* [PROVIDED TEXT]:
What i'd like is this:

I have 2 drives, 250GB's Each, i want to make a single gmirror slice of 1024m or 2048m  then have a slice for swap, not mirrored, then have 2 slices i can use for ZFS as a ZFS mirror.

I'm running into problems trying to mirror a single slice.

Thanks for any help

edit:

also, i didn't forget to set the sysctl kern.geom.debugflags=16


----------



## aragon (Jul 1, 2009)

It is possible to gmirror specific slices.  That's how mine is setup.  Looks like you're trying to gmirror a partition, rather than a slice though.  Have you tried specifying ad6s1 instead of ad6s1a?


----------



## wonslung (Jul 2, 2009)

aragon said:
			
		

> It is possible to gmirror specific slices.  That's how mine is setup.  Looks like you're trying to gmirror a partition, rather than a slice though.  Have you tried specifying ad6s1 instead of ad6s1a?



i'm an idiot, coming from linux and only migrating to freebsd recently i still use the wrong word from time to time.

* [SOURCE DATA]:

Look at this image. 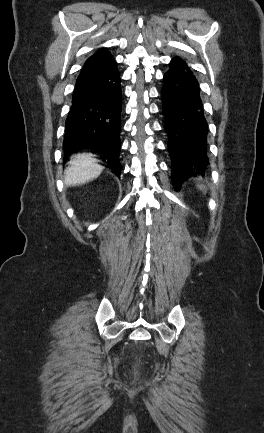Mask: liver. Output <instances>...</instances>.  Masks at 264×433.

* [WHAT TO WORK ON]:
1: List the slices the original poster wants to create on the two 250GB drives in the FreeBSD gmirror thread, along with what each one is for.
2: In the FreeBSD gmirror thread, what device name does aragon suggest specifying instead of ad6s1a?
3: Continue the FreeBSD gmirror thread, starting right after wonslung's reply.

* [ANSWERS TO THE EXERCISES]:
1:
- A single gmirror slice of 1024m or 2048m
- A slice for swap, not mirrored
- Two slices to be used together as a ZFS mirror

2: ad6s1

3:
I had slice and partition backwards i think.


Can you mirror just a parition?
i only want to mirror ad6s1a onto ad7s1a if possible
like i said, i have 2 drives with the exact same geometry.
both 250GB drives

i want to gmirror the first partition which is where /boot lives

the second partiton on each drive is swap and the third partition is for a ZFS mirror 

if it turns out that i CANT do it with gmirror i can manually copy it i think considering that lives there is my /boot info


----------



## aragon (Jul 2, 2009)

wonslung said:
			
		

> Can you mirror just a parition?
> i only want to mirror ad6s1a onto ad7s1a if possible
> like i said, i have 2 drives with the exact same geometry.
> both 250GB drives
> ...


AFAIK, partitions can't be added to a gmirror array.  I do something similar to you, but I made a dedicated slice for swap so that it didn't have to be in the mirror.


----------



## wonslung (Jul 2, 2009)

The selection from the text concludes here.